:: Input rows ::
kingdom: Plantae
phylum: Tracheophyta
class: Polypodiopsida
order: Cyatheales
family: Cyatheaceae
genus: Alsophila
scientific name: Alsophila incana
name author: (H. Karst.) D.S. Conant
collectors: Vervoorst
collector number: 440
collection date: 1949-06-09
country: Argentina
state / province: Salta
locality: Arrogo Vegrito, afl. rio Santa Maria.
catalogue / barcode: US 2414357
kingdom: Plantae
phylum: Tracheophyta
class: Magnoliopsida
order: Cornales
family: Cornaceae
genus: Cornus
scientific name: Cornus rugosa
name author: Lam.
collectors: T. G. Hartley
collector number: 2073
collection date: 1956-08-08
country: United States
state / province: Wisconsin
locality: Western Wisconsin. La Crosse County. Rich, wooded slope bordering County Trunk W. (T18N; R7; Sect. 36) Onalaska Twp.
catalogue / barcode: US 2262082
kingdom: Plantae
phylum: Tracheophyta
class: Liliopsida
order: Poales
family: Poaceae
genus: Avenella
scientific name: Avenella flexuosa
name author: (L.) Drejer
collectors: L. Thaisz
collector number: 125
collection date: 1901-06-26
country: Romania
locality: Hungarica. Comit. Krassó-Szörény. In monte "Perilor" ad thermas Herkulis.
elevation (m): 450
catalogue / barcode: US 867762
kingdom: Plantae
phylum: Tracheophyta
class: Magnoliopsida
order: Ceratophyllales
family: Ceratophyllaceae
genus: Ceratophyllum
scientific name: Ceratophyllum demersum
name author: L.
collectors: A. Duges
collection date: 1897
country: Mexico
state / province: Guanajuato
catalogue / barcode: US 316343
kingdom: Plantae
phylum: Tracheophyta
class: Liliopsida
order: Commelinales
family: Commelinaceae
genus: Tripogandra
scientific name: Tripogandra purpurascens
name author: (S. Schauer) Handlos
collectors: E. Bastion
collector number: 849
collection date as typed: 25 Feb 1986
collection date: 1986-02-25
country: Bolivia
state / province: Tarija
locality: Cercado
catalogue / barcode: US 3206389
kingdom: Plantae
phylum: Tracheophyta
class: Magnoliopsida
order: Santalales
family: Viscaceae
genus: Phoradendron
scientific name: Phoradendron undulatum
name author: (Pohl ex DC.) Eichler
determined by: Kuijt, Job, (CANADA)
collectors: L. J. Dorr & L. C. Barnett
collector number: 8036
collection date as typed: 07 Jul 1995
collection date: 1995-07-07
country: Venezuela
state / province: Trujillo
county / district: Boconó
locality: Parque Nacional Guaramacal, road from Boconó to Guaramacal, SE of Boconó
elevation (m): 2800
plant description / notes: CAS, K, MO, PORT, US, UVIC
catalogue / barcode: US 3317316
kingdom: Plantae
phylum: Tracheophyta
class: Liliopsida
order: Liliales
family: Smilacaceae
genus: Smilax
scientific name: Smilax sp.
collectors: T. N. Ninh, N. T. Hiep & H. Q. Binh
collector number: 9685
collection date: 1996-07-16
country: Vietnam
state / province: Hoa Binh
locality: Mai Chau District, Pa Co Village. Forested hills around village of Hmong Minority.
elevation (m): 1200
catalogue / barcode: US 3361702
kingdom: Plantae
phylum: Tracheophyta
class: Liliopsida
:::
Written exercise:
Rewrite all the items above, swapping every "collectors" for "collected by" and leaving everything else untouched.

Answer to this task:
kingdom: Plantae
phylum: Tracheophyta
class: Polypodiopsida
order: Cyatheales
family: Cyatheaceae
genus: Alsophila
scientific name: Alsophila incana
name author: (H. Karst.) D.S. Conant
collected by: Vervoorst
collector number: 440
collection date: 1949-06-09
country: Argentina
state / province: Salta
locality: Arrogo Vegrito, afl. rio Santa Maria.
catalogue / barcode: US 2414357
kingdom: Plantae
phylum: Tracheophyta
class: Magnoliopsida
order: Cornales
family: Cornaceae
genus: Cornus
scientific name: Cornus rugosa
name author: Lam.
collected by: T. G. Hartley
collector number: 2073
collection date: 1956-08-08
country: United States
state / province: Wisconsin
locality: Western Wisconsin. La Crosse County. Rich, wooded slope bordering County Trunk W. (T18N; R7; Sect. 36) Onalaska Twp.
catalogue / barcode: US 2262082
kingdom: Plantae
phylum: Tracheophyta
class: Liliopsida
order: Poales
family: Poaceae
genus: Avenella
scientific name: Avenella flexuosa
name author: (L.) Drejer
collected by: L. Thaisz
collector number: 125
collection date: 1901-06-26
country: Romania
locality: Hungarica. Comit. Krassó-Szörény. In monte "Perilor" ad thermas Herkulis.
elevation (m): 450
catalogue / barcode: US 867762
kingdom: Plantae
phylum: Tracheophyta
class: Magnoliopsida
order: Ceratophyllales
family: Ceratophyllaceae
genus: Ceratophyllum
scientific name: Ceratophyllum demersum
name author: L.
collected by: A. Duges
collection date: 1897
country: Mexico
state / province: Guanajuato
catalogue / barcode: US 316343
kingdom: Plantae
phylum: Tracheophyta
class: Liliopsida
order: Commelinales
family: Commelinaceae
genus: Tripogandra
scientific name: Tripogandra purpurascens
name author: (S. Schauer) Handlos
collected by: E. Bastion
collector number: 849
collection date as typed: 25 Feb 1986
collection date: 1986-02-25
country: Bolivia
state / province: Tarija
locality: Cercado
catalogue / barcode: US 3206389
kingdom: Plantae
phylum: Tracheophyta
class: Magnoliopsida
order: Santalales
family: Viscaceae
genus: Phoradendron
scientific name: Phoradendron undulatum
name author: (Pohl ex DC.) Eichler
determined by: Kuijt, Job, (CANADA)
collected by: L. J. Dorr & L. C. Barnett
collector number: 8036
collection date as typed: 07 Jul 1995
collection date: 1995-07-07
country: Venezuela
state / province: Trujillo
county / district: Boconó
locality: Parque Nacional Guaramacal, road from Boconó to Guaramacal, SE of Boconó
elevation (m): 2800
plant description / notes: CAS, K, MO, PORT, US, UVIC
catalogue / barcode: US 3317316
kingdom: Plantae
phylum: Tracheophyta
class: Liliopsida
order: Liliales
family: Smilacaceae
genus: Smilax
scientific name: Smilax sp.
collected by: T. N. Ninh, N. T. Hiep & H. Q. Binh
collector number: 9685
collection date: 1996-07-16
country: Vietnam
state / province: Hoa Binh
locality: Mai Chau District, Pa Co Village. Forested hills around village of Hmong Minority.
elevation (m): 1200
catalogue / barcode: US 3361702
kingdom: Plantae
phylum: Tracheophyta
class: Liliopsida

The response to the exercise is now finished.